→ Written request
Put the rows from the line with "genus: Amaranthus" up to and including the line with "name author: (Seem.) Lowry & G. M. Plunkett" into a two-column CSV with the headers field and value, one CSV line per row. Quote each entry and replace any line breaks with spaces.

→ Supplied material
:::::
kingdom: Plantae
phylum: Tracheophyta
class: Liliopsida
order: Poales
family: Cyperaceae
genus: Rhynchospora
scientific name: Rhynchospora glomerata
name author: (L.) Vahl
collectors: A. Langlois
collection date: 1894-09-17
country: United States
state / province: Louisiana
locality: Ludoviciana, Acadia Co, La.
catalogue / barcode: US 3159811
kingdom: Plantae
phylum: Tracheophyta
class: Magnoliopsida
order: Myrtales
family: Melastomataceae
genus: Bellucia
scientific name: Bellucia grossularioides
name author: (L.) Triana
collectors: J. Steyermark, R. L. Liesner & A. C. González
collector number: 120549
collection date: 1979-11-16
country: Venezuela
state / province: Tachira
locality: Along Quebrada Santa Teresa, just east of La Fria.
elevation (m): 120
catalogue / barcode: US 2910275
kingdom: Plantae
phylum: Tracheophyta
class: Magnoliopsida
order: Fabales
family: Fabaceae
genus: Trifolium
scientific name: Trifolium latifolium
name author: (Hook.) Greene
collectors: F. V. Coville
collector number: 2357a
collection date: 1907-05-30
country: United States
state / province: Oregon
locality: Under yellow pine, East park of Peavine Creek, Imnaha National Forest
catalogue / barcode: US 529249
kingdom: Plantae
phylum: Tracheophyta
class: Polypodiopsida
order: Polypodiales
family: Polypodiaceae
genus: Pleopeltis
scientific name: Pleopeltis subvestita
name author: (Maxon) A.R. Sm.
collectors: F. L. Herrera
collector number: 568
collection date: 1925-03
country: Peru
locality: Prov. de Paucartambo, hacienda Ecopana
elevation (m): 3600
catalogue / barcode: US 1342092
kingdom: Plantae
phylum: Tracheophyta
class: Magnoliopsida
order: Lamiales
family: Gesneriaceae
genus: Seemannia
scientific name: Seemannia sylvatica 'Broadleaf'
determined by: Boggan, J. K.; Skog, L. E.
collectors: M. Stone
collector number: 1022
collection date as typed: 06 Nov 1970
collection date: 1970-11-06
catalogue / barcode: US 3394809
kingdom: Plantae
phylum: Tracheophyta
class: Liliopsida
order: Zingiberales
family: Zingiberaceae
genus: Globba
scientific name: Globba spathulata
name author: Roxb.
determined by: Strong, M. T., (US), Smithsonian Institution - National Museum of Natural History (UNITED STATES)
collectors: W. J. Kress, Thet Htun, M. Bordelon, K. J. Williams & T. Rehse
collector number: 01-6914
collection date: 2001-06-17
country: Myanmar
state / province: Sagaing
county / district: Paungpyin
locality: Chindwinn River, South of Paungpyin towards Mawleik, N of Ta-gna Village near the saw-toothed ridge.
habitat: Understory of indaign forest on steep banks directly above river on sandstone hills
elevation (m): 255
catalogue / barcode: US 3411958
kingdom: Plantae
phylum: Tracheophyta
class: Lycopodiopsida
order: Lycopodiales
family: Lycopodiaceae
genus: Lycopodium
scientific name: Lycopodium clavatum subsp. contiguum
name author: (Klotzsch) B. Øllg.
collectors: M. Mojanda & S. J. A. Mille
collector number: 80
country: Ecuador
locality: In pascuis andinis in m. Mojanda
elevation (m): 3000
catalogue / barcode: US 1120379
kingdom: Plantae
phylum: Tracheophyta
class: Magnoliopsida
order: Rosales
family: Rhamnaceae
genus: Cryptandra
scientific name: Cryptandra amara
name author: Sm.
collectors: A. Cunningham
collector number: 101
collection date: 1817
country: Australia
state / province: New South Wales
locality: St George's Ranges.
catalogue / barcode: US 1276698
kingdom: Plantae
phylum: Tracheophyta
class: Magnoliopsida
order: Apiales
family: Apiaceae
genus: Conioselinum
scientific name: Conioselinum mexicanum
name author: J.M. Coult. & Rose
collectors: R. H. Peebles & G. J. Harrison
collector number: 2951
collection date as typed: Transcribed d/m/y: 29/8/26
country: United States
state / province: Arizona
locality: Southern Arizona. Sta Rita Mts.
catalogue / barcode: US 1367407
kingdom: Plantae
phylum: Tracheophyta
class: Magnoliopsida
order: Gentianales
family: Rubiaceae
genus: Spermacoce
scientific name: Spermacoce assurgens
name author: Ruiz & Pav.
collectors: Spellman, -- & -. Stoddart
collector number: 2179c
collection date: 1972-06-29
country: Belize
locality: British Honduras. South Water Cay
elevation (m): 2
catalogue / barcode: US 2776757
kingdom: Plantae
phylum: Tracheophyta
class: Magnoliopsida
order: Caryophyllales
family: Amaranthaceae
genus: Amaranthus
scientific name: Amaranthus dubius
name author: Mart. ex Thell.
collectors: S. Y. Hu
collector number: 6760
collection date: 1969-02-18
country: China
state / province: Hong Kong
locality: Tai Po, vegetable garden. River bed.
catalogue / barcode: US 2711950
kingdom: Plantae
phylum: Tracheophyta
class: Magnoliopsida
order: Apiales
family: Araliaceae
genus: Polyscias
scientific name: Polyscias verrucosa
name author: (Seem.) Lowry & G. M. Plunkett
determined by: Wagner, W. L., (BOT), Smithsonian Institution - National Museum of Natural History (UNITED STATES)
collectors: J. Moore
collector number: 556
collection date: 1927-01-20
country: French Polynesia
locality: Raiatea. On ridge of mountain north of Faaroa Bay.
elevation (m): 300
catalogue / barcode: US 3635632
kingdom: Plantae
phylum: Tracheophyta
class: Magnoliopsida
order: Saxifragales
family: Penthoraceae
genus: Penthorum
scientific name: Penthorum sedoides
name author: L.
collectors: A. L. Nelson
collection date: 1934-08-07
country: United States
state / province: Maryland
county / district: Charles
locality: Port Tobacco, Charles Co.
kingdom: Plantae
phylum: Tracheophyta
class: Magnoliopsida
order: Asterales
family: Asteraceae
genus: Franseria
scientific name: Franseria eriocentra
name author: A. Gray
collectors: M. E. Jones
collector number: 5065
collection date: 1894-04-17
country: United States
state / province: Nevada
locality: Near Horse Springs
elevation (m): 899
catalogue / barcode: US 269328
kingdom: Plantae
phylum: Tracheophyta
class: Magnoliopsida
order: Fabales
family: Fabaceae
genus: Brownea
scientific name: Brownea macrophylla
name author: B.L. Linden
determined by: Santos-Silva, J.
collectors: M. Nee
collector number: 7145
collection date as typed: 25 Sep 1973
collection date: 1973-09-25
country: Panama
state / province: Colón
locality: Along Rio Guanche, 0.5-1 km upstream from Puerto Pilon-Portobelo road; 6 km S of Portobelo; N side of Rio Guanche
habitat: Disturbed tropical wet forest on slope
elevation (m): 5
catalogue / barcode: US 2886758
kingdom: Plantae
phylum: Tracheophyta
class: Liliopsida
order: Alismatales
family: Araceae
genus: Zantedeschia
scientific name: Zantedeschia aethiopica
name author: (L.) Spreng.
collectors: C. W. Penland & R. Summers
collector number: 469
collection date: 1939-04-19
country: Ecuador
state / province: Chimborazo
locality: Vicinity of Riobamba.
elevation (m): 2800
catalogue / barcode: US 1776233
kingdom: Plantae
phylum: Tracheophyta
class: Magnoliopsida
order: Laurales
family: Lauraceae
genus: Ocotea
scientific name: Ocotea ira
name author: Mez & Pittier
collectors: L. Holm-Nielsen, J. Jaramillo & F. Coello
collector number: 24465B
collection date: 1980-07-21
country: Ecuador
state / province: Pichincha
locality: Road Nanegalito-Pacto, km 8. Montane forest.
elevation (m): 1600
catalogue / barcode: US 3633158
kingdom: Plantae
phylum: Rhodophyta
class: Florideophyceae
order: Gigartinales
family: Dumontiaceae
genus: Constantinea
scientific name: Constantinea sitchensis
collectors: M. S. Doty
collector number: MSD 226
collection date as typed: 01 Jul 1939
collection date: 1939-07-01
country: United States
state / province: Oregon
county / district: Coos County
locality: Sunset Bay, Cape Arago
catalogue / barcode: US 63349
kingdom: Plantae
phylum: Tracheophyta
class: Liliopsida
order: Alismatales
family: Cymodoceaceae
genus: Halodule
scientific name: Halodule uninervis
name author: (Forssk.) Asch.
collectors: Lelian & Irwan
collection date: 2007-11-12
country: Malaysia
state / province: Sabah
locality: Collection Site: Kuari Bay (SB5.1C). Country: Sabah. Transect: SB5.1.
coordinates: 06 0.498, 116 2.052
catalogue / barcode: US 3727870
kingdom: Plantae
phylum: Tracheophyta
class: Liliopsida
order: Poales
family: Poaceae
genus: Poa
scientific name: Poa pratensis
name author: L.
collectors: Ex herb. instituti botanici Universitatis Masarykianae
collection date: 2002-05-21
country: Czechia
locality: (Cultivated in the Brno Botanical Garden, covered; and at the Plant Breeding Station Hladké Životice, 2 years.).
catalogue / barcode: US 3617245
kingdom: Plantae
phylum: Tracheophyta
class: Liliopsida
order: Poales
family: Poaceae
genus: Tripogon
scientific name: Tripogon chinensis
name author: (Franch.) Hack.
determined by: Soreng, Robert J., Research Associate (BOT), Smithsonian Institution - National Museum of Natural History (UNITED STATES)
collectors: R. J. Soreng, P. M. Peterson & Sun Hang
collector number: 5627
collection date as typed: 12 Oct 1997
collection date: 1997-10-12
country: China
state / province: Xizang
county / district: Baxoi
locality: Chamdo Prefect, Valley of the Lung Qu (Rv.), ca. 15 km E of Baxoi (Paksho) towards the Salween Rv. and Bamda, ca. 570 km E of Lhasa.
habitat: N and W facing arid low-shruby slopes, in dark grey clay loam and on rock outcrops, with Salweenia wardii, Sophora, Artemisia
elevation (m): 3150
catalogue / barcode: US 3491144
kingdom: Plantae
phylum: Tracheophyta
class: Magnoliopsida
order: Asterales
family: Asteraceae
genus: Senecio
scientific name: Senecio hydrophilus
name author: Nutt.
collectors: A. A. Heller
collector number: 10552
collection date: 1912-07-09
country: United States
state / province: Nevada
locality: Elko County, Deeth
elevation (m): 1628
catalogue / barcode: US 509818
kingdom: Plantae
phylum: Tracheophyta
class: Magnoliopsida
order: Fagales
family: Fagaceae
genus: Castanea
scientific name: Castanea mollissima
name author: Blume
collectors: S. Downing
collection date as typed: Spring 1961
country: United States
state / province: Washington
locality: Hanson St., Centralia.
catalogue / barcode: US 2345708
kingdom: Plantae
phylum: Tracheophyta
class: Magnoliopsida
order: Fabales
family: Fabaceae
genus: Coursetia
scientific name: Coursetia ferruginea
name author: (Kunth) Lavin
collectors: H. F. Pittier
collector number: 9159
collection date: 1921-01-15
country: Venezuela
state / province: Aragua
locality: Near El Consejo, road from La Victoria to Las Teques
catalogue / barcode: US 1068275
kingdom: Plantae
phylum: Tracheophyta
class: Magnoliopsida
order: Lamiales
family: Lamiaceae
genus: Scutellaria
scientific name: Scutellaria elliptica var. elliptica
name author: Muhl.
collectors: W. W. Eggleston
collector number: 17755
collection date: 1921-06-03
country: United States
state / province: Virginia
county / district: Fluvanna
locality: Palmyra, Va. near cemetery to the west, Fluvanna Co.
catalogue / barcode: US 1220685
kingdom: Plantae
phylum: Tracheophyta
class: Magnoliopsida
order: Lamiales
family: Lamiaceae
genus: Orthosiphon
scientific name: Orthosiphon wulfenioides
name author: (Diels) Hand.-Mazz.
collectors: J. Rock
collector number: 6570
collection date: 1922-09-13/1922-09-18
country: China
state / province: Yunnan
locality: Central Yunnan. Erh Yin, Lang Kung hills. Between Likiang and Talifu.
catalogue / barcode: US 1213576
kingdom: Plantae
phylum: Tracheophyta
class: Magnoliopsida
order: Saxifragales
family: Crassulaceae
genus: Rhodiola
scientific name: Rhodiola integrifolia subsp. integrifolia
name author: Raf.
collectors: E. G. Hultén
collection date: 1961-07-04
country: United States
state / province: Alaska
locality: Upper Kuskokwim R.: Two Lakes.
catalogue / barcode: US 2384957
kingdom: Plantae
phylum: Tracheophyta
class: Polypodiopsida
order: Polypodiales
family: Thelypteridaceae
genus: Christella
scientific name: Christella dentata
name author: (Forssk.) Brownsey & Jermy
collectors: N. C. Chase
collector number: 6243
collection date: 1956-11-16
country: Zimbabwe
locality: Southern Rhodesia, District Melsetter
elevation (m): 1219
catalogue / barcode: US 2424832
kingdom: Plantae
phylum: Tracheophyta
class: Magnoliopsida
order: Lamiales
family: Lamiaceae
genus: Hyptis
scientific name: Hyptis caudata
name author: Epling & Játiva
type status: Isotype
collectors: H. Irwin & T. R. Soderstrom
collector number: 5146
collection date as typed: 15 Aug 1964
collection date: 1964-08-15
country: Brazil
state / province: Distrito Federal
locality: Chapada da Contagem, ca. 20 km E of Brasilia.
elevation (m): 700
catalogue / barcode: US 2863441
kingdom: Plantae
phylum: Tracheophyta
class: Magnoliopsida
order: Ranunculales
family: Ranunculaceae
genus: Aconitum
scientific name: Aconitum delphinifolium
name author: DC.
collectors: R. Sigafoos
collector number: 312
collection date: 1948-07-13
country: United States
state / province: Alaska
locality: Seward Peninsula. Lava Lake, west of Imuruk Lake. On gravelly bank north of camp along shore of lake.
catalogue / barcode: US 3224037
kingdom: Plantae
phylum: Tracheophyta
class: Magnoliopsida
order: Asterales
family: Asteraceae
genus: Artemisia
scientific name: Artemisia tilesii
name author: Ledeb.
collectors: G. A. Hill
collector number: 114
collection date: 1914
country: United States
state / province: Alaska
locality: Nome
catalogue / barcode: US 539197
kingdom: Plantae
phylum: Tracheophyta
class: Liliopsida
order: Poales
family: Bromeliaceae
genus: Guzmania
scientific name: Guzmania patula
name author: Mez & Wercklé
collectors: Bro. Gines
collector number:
:::::
→ Response to this exercise
field,value
"genus:","Amaranthus"
"scientific name:","Amaranthus dubius"
"name author:","Mart. ex Thell."
"collectors:","S. Y. Hu"
"collector number:","6760"
"collection date:","1969-02-18"
"country:","China"
"state / province:","Hong Kong"
"locality:","Tai Po, vegetable garden. River bed."
"catalogue / barcode:","US 2711950"
"kingdom:","Plantae"
"phylum:","Tracheophyta"
"class:","Magnoliopsida"
"order:","Apiales"
"family:","Araliaceae"
"genus:","Polyscias"
"scientific name:","Polyscias verrucosa"
"name author:","(Seem.) Lowry & G. M. Plunkett"